Problem: Find every line in the records that contains the string "printed", treating uppercase and lowercase as different, and copy each of those lines.
Supplied entries Block Start
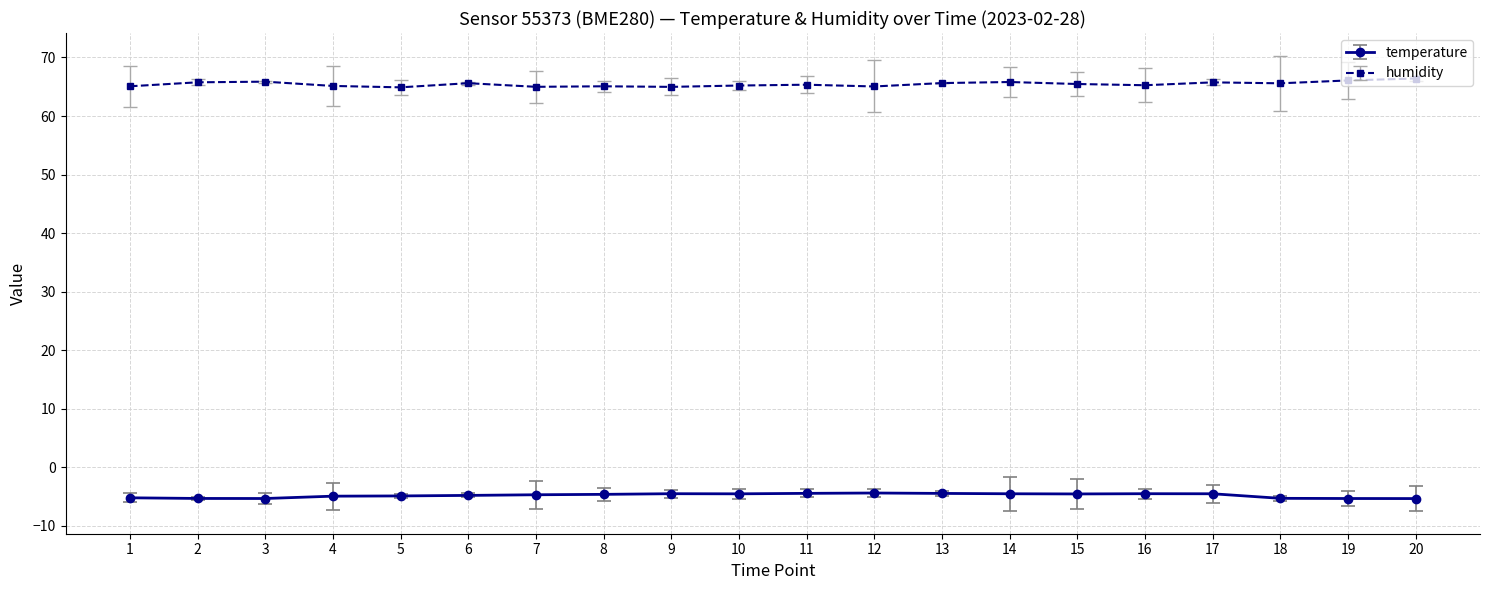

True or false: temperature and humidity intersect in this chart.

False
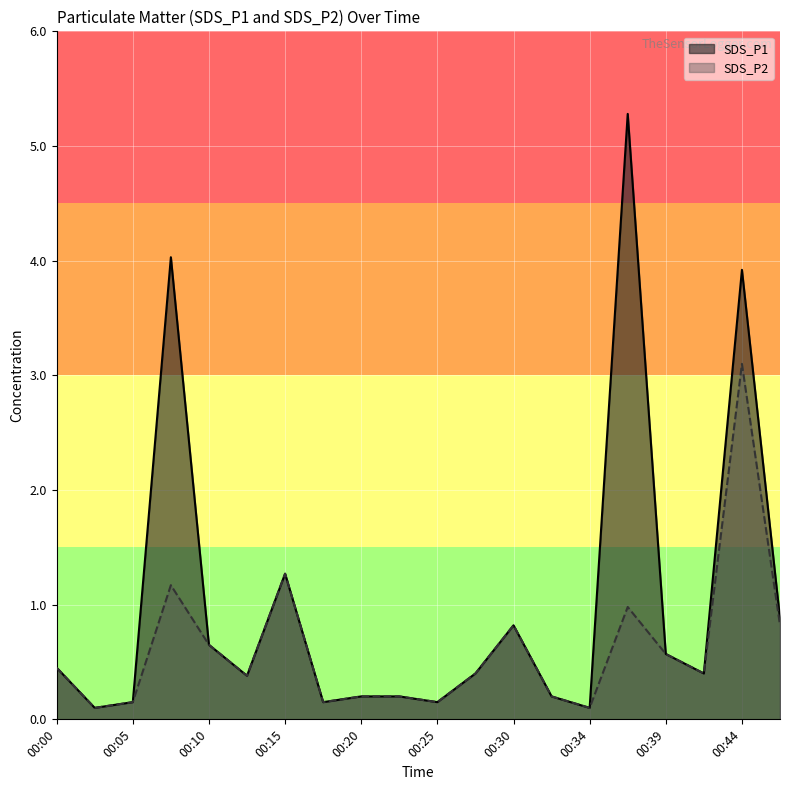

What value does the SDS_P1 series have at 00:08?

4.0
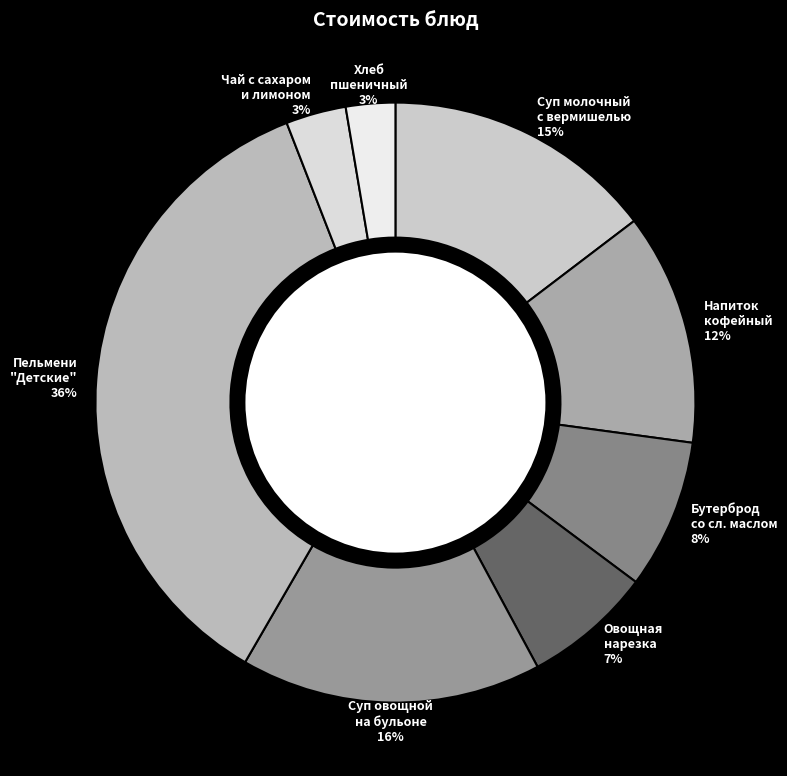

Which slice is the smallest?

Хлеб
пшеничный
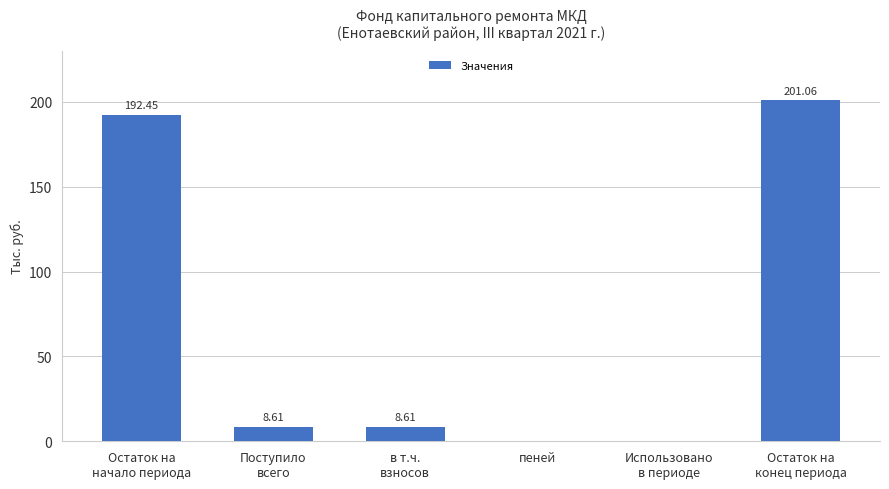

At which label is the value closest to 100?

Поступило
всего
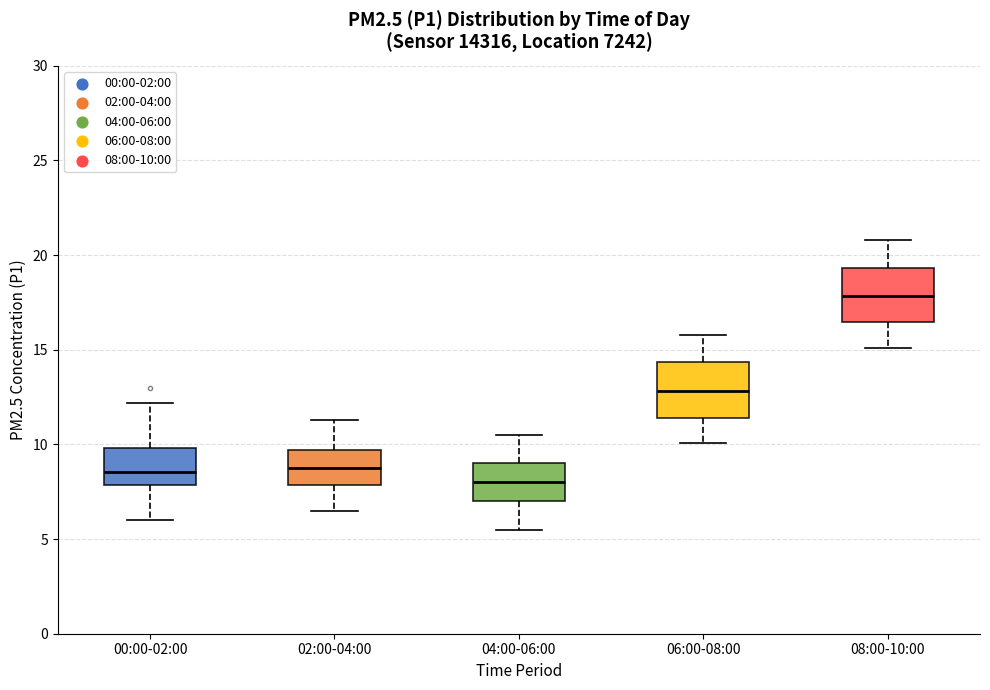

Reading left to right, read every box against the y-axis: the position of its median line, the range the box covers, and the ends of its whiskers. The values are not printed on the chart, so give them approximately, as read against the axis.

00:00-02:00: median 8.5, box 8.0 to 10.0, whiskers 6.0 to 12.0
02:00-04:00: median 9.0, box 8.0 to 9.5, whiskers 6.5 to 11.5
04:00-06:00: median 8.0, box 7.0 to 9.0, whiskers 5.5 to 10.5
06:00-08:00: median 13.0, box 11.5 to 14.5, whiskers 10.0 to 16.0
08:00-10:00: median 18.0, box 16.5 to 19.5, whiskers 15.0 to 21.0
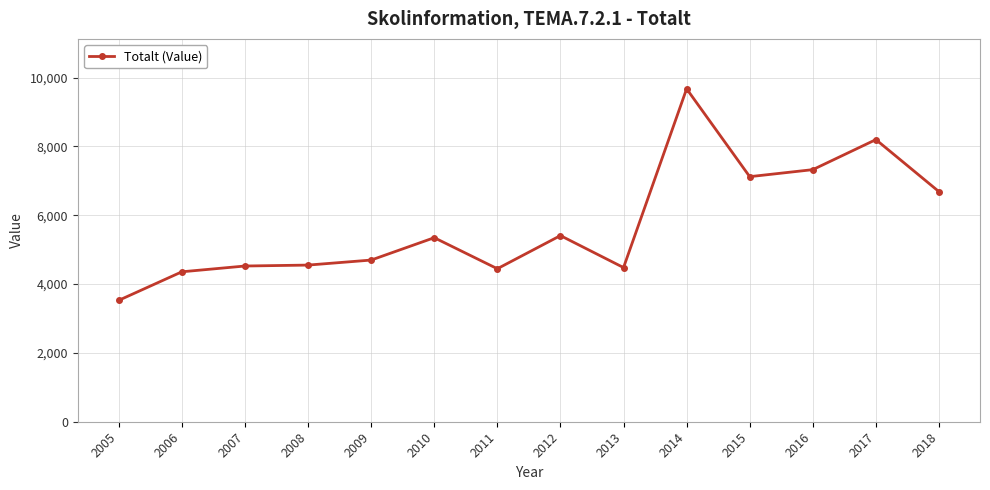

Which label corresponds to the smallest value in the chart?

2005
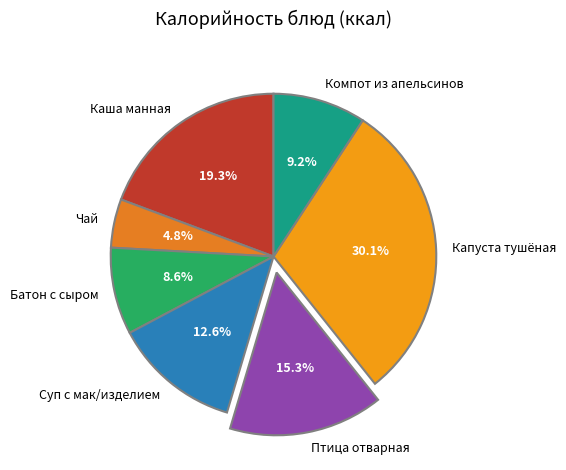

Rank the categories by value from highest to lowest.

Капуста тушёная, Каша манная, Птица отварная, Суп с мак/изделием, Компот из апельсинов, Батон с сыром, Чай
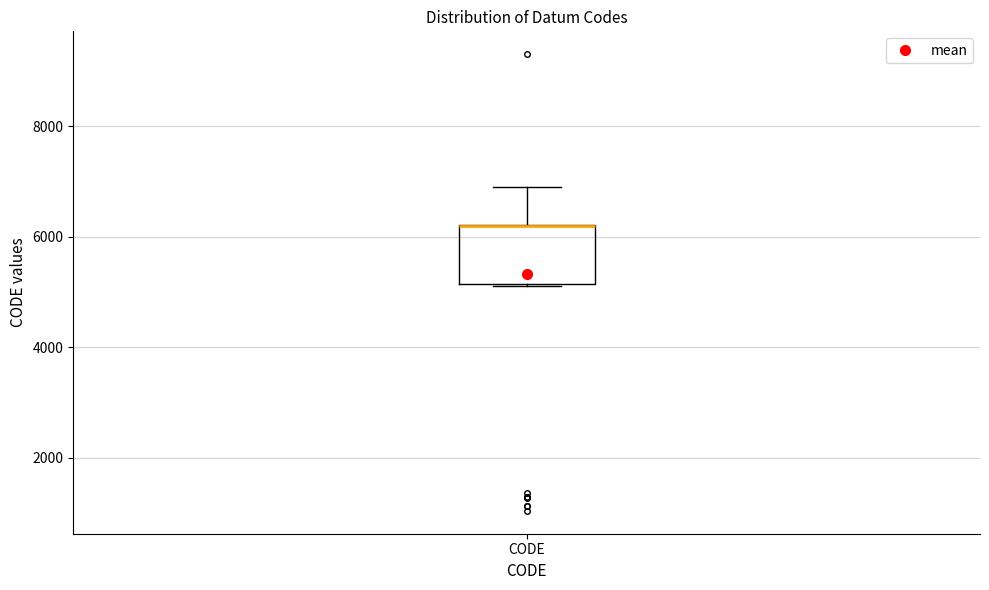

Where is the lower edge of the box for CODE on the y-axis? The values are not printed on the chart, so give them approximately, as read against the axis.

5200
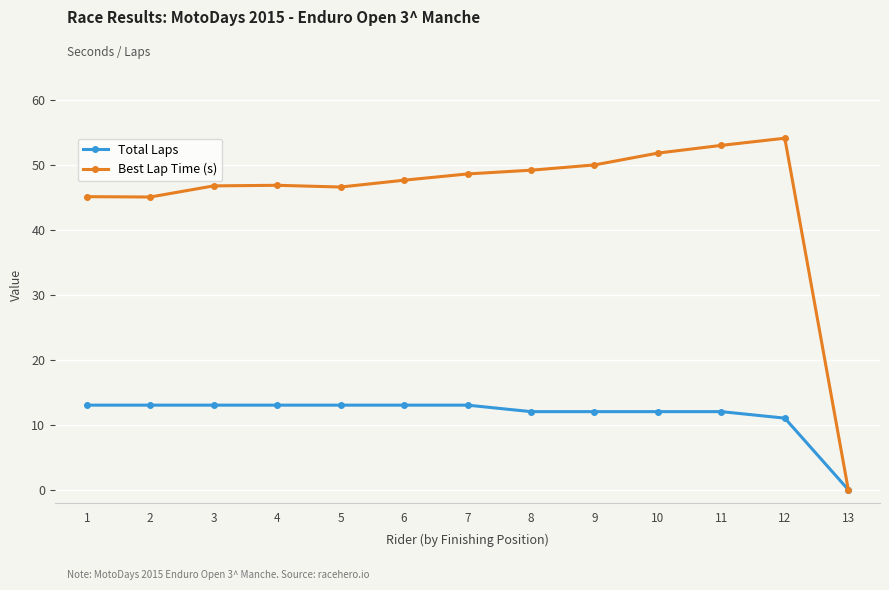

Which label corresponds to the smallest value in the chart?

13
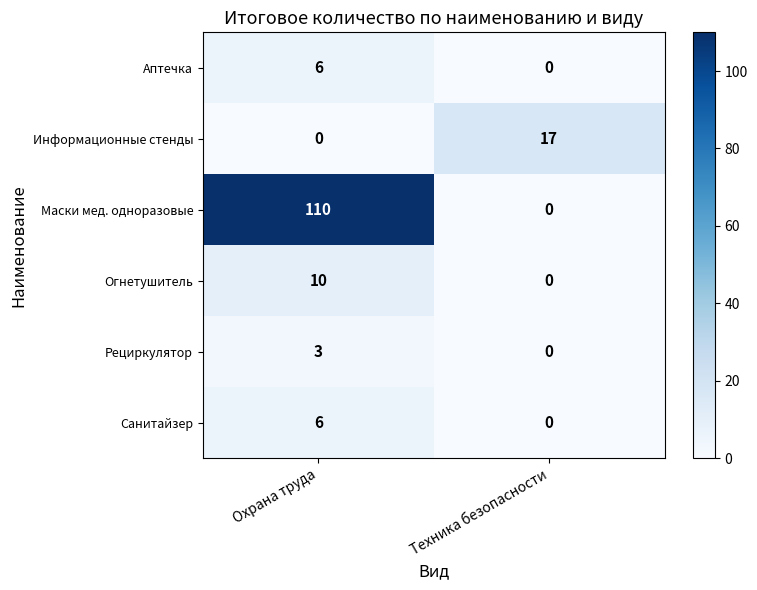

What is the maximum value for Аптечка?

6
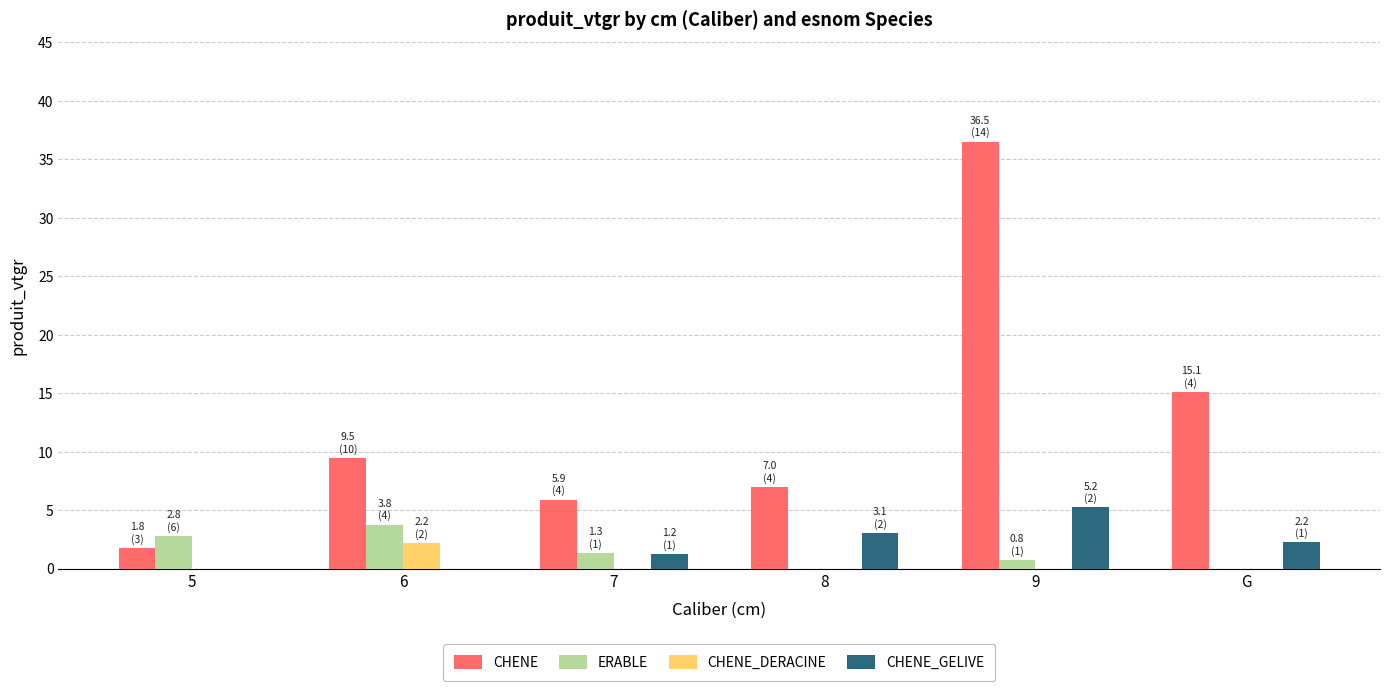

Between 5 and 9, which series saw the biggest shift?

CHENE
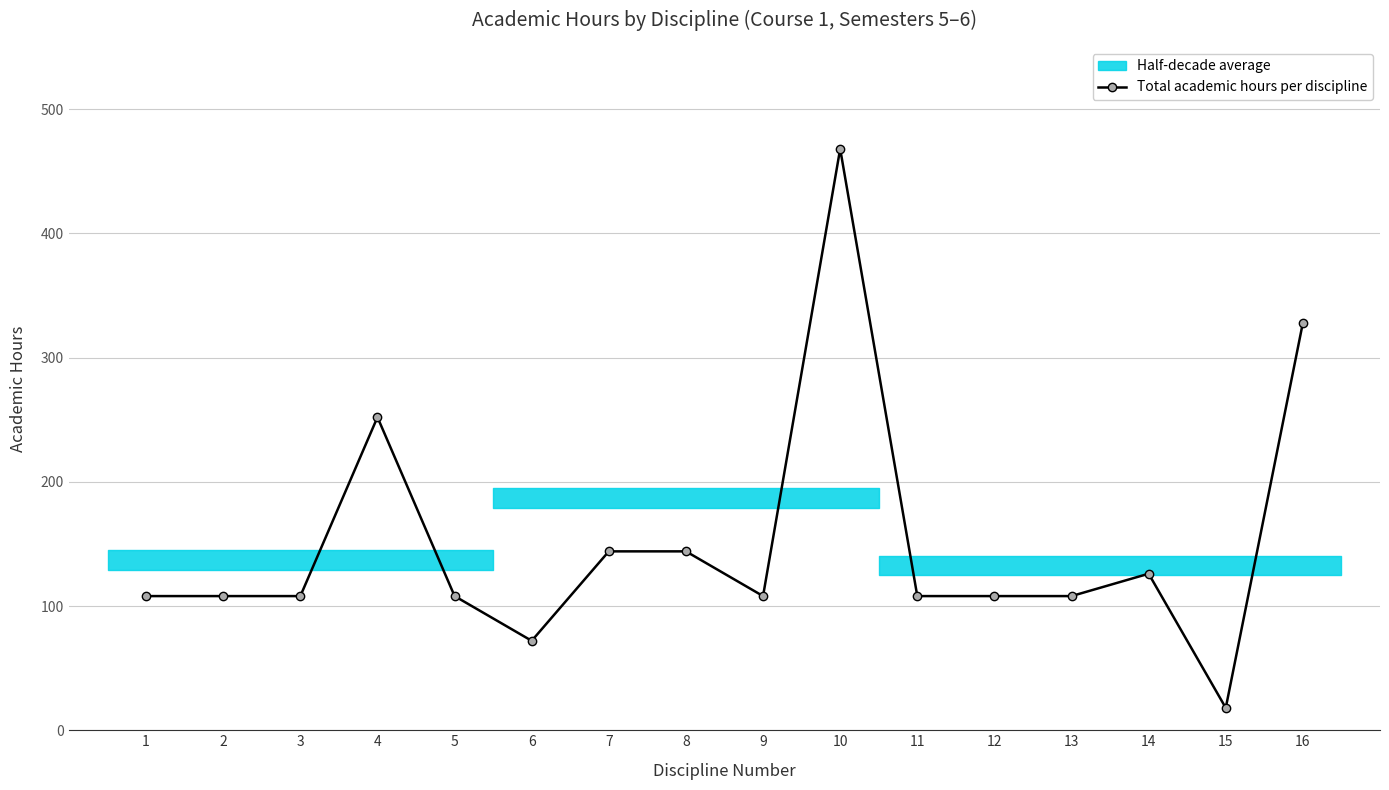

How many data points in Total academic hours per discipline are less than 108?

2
Supplied entries Block End
Result of the task:
Reading left to right, read every box against the y-axis: the position of its median line, the range the box covers, and the ends of its whiskers. The values are not printed on the chart, so give them approximately, as read against the axis.
Where is the lower edge of the box for CODE on the y-axis? The values are not printed on the chart, so give them approximately, as read against the axis.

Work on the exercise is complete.